Milton touchait à sa soixantième année. Mais il avait la verdeur d’esprit et la beauté de visage de la jeunesse. Le génie dévore les faibles et conserve les forts. Son loisir forcé l’avait rejeté dans la poésie, autrefois délassement, maintenant consolation de sa vie. L’idée du grand poème qu’il avait rapporté d’Italie, et ajourné jusqu’à l’âge des loisirs, roulait plus que jamais dans sa pensée. Il reprenait ses études hébraïques, grecques, latines, italiennes, avec la ferveur d’un adolescent. Le monde imaginaire l’enlevait délicieusement au monde réel.

########

Consigne: Dans le passage choisi, quelles études Milton reprenait-il ? Les entrées ne servent à rien ici.

Entrées extraites:
########

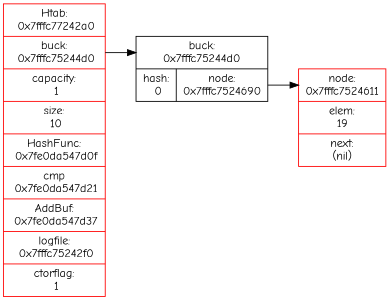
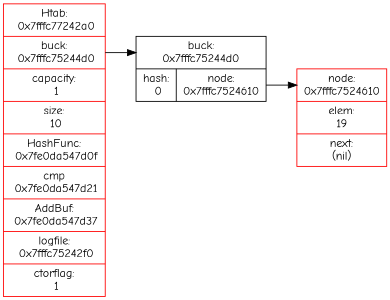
  digraph {
    fontname="Comic Neue"
    rankdir=LR
    node [color=red fontname="Comic Neue" shape=record]
    edge [fontname="Comic Neue"]
-   n1 [color=black label=" <bucket>buck:\n0x7fffc75244d0 | {hash:\n 0 |<buck0> node:\n0x7fffc7524690}"]
-   n2 [label="<node0> node:\n0x7fffc7524611 | elem:\n19 | <next0> next:\n(nil)"]
+   n1 [color=black label=" <bucket>buck:\n0x7fffc75244d0 | {hash:\n 0 |<buck0> node:\n0x7fffc7524610}"]
+   n2 [label="<node0> node:\n0x7fffc7524610 | elem:\n19 | <next0> next:\n(nil)"]
    n3 [label="Htab:\n 0x7fffc77242a0 | <BUCK> buck:\n 0x7fffc75244d0 | capacity:\n 1 | size:\n 10 | HashFunc:\n 0x7fe0da547d0f | cmp\n 0x7fe0da547d21 | AddBuf:\n 0x7fe0da547d37 | logfile:\n 0x7fffc75242f0 | ctorflag:\n 1"]
    subgraph sub_1 {
      n1
    }
    n1 -> n2 [headport=node0 tailport=buck0]
    n3 -> n1 [headport=bucket tailport=BUCK]
  }
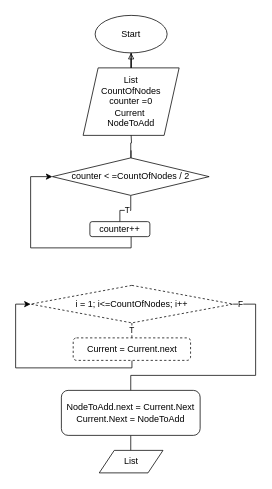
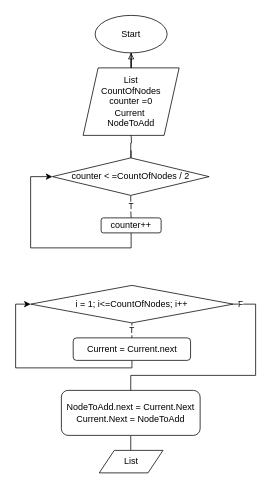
  <mxCell id="0" />
  <mxCell id="1" parent="0" />
  <mxCell id="2" value="Start" style="ellipse;whiteSpace=wrap;html=1;" vertex="1" parent="1"><mxGeometry x="126" y="20" width="96" height="50" as="geometry" /></mxCell>
  <mxCell id="3" value="" style="edgeStyle=orthogonalEdgeStyle;rounded=0;orthogonalLoop=1;jettySize=auto;html=1;endArrow=block;endFill=0;" edge="1" parent="1" source="5" target="2"><mxGeometry relative="1" as="geometry" /></mxCell>
  <mxCell id="4" style="edgeStyle=orthogonalEdgeStyle;rounded=0;orthogonalLoop=1;jettySize=auto;html=1;endArrow=none;endFill=0;" edge="1" parent="1"><mxGeometry relative="1" as="geometry"><mxPoint x="174" y="210" as="targetPoint" /><mxPoint x="174" y="200" as="sourcePoint" /></mxGeometry></mxCell>
  <mxCell id="5" value="&lt;div&gt;List&lt;/div&gt;&lt;div&gt;CountOfNodes&lt;br&gt;&lt;/div&gt;&lt;div&gt;counter =0&lt;/div&gt;&lt;div&gt;Current&amp;nbsp;&lt;br&gt;&lt;/div&gt;&lt;div&gt;NodeToAdd&lt;/div&gt;" style="shape=parallelogram;perimeter=parallelogramPerimeter;whiteSpace=wrap;html=1;fixedSize=1;" vertex="1" parent="1"><mxGeometry x="110" y="90" width="128" height="90" as="geometry" /></mxCell>
  <mxCell id="6" value="" style="edgeStyle=orthogonalEdgeStyle;rounded=0;orthogonalLoop=1;jettySize=auto;html=1;endArrow=none;endFill=0;" edge="1" parent="1" source="8"><mxGeometry relative="1" as="geometry"><mxPoint x="174" y="180" as="targetPoint" /></mxGeometry></mxCell>
  <mxCell id="7" value="T" style="edgeStyle=orthogonalEdgeStyle;rounded=0;orthogonalLoop=1;jettySize=auto;html=1;endArrow=none;endFill=0;" edge="1" parent="1" source="8" target="10"><mxGeometry relative="1" as="geometry" /></mxCell>
  <mxCell id="8" value="counter &amp;lt; =CountOfNodes / 2" style="rhombus;whiteSpace=wrap;html=1;" vertex="1" parent="1"><mxGeometry x="69" y="210" width="209" height="50" as="geometry" /></mxCell>
  <mxCell id="9" style="edgeStyle=orthogonalEdgeStyle;rounded=0;orthogonalLoop=1;jettySize=auto;html=1;entryX=0;entryY=0.5;entryDx=0;entryDy=0;endArrow=classic;endFill=1;" edge="1" parent="1" source="10" target="8"><mxGeometry relative="1" as="geometry"><Array as="points"><mxPoint x="174" y="330" /><mxPoint x="40" y="330" /><mxPoint x="40" y="235" /></Array></mxGeometry></mxCell>
- <mxCell id="10" value="counter++" style="rounded=1;whiteSpace=wrap;html=1;" vertex="1" parent="1"><mxGeometry x="119" y="295" width="80" height="20" as="geometry" /></mxCell>
+ <mxCell id="10" value="counter++" style="rounded=1;whiteSpace=wrap;html=1;" vertex="1" parent="1"><mxGeometry x="134" y="290" width="80" height="20" as="geometry" /></mxCell>
  <mxCell id="11" value="T" style="edgeStyle=orthogonalEdgeStyle;rounded=0;orthogonalLoop=1;jettySize=auto;html=1;endArrow=none;endFill=0;" edge="1" parent="1" source="13" target="15"><mxGeometry relative="1" as="geometry" /></mxCell>
  <mxCell id="12" value="F" style="edgeStyle=orthogonalEdgeStyle;rounded=0;orthogonalLoop=1;jettySize=auto;html=1;entryX=0.5;entryY=0;entryDx=0;entryDy=0;endArrow=none;endFill=0;" edge="1" parent="1" source="13" target="17"><mxGeometry x="-0.936" relative="1" as="geometry"><Array as="points"><mxPoint x="340" y="405" /><mxPoint x="340" y="500" /><mxPoint x="174" y="500" /></Array><mxPoint as="offset" /></mxGeometry></mxCell>
- <mxCell id="13" value="i = 1; i&amp;lt;=CountOfNodes; i++" style="rhombus;whiteSpace=wrap;html=1;dashed=1;" vertex="1" parent="1"><mxGeometry x="40" y="380" width="270" height="50" as="geometry" /></mxCell>
+ <mxCell id="13" value="i = 1; i&amp;lt;=CountOfNodes; i++" style="rhombus;whiteSpace=wrap;html=1;" vertex="1" parent="1"><mxGeometry x="40" y="380" width="270" height="50" as="geometry" /></mxCell>
  <mxCell id="14" style="edgeStyle=orthogonalEdgeStyle;rounded=0;orthogonalLoop=1;jettySize=auto;html=1;entryX=0;entryY=0.5;entryDx=0;entryDy=0;endArrow=classic;endFill=1;" edge="1" parent="1" source="15" target="13"><mxGeometry relative="1" as="geometry"><Array as="points"><mxPoint x="175" y="490" /><mxPoint x="20" y="490" /><mxPoint x="20" y="405" /></Array></mxGeometry></mxCell>
- <mxCell id="15" value="Current = Current.next" style="rounded=1;whiteSpace=wrap;html=1;dashed=1;" vertex="1" parent="1"><mxGeometry x="96.75" y="450" width="156.5" height="30" as="geometry" /></mxCell>
+ <mxCell id="15" value="Current = Current.next" style="rounded=1;whiteSpace=wrap;html=1;" vertex="1" parent="1"><mxGeometry x="96.75" y="450" width="156.5" height="30" as="geometry" /></mxCell>
  <mxCell id="16" value="" style="edgeStyle=orthogonalEdgeStyle;rounded=0;orthogonalLoop=1;jettySize=auto;html=1;endArrow=none;endFill=0;" edge="1" parent="1" source="17" target="18"><mxGeometry relative="1" as="geometry" /></mxCell>
  <mxCell id="17" value="NodeToAdd.next = Current.Next&lt;br&gt;Current.Next = NodeToAdd" style="rounded=1;whiteSpace=wrap;html=1;" vertex="1" parent="1"><mxGeometry x="81" y="520" width="185" height="60" as="geometry" /></mxCell>
  <mxCell id="18" value="&lt;div&gt;List&lt;/div&gt;" style="shape=parallelogram;perimeter=parallelogramPerimeter;whiteSpace=wrap;html=1;fixedSize=1;" vertex="1" parent="1"><mxGeometry x="131.5" y="600" width="85" height="30" as="geometry" /></mxCell>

########

Réponse: Ses études hébraïques, grecques, latines et italiennes.